# TASK DESCRIPTION
The lines below, from the first through the one containing "Dienes (2015) recommended", are to be given again exactly, with pictures left out and nothing added.

# SOURCE DATA
------
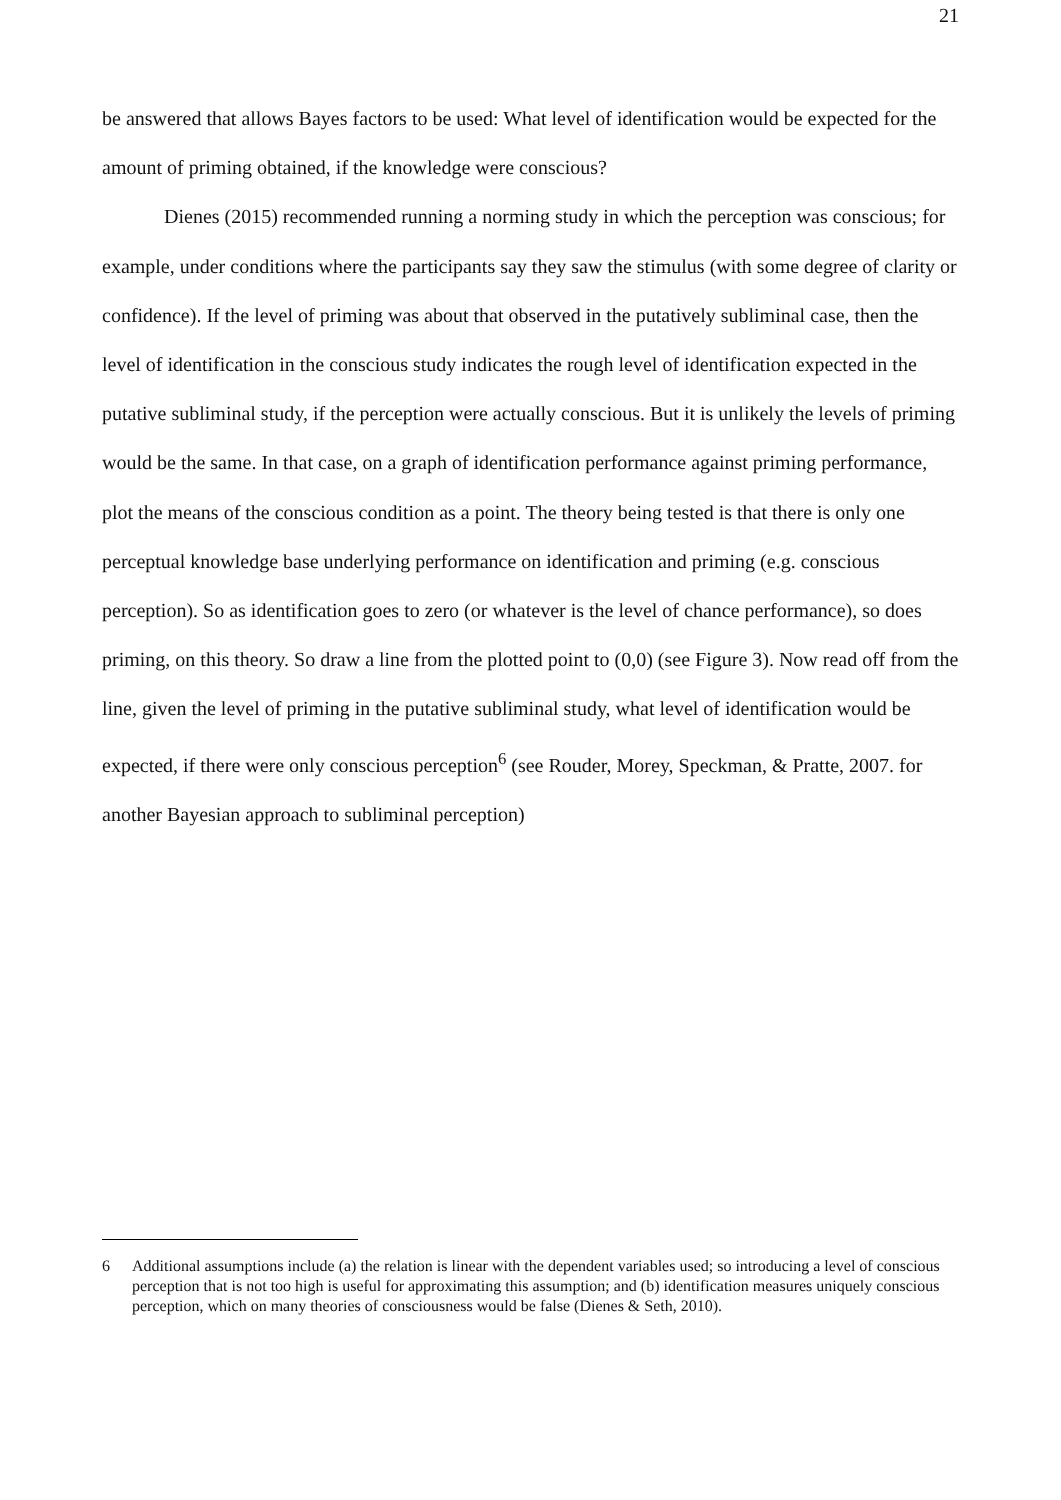21
be answered that allows Bayes factors to be used: What level of identification would be expected for the amount of priming obtained, if the knowledge were conscious?
Dienes (2015) recommended running a norming study in which the perception was conscious; for example, under conditions where the participants say they saw the stimulus (with some degree of clarity or confidence). If the level of priming was about that observed in the putatively subliminal case, then the level of identification in the conscious study indicates the rough level of identification expected in the putative subliminal study, if the perception were actually conscious. But it is unlikely the levels of priming would be the same. In that case, on a graph of identification performance against priming performance, plot the means of the conscious condition as a point. The theory being tested is that there is only one perceptual knowledge base underlying performance on identification and priming (e.g. conscious perception). So as identification goes to zero (or whatever is the level of chance performance), so does priming, on this theory. So draw a line from the plotted point to (0,0) (see Figure 3). Now read off from the line, given the level of priming in the putative subliminal study, what level of identification would be expected, if there were only conscious perception<sup>6</sup> (see Rouder, Morey, Speckman, & Pratte, 2007. for another Bayesian approach to subliminal perception)
6 Additional assumptions include (a) the relation is linear with the dependent variables used; so introducing a level of conscious perception that is not too high is useful for approximating this assumption; and (b) identification measures uniquely conscious perception, which on many theories of consciousness would be false (Dienes & Seth, 2010).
------
# WRITTEN RESPONSE
21
be answered that allows Bayes factors to be used: What level of identification would be expected for the amount of priming obtained, if the knowledge were conscious?
Dienes (2015) recommended running a norming study in which the perception was conscious; for example, under conditions where the participants say they saw the stimulus (with some degree of clarity or confidence). If the level of priming was about that observed in the putatively subliminal case, then the level of identification in the conscious study indicates the rough level of identification expected in the putative subliminal study, if the perception were actually conscious. But it is unlikely the levels of priming would be the same. In that case, on a graph of identification performance against priming performance, plot the means of the conscious condition as a point. The theory being tested is that there is only one perceptual knowledge base underlying performance on identification and priming (e.g. conscious perception). So as identification goes to zero (or whatever is the level of chance performance), so does priming, on this theory. So draw a line from the plotted point to (0,0) (see Figure 3). Now read off from the line, given the level of priming in the putative subliminal study, what level of identification would be expected, if there were only conscious perception<sup>6</sup> (see Rouder, Morey, Speckman, & Pratte, 2007. for another Bayesian approach to subliminal perception)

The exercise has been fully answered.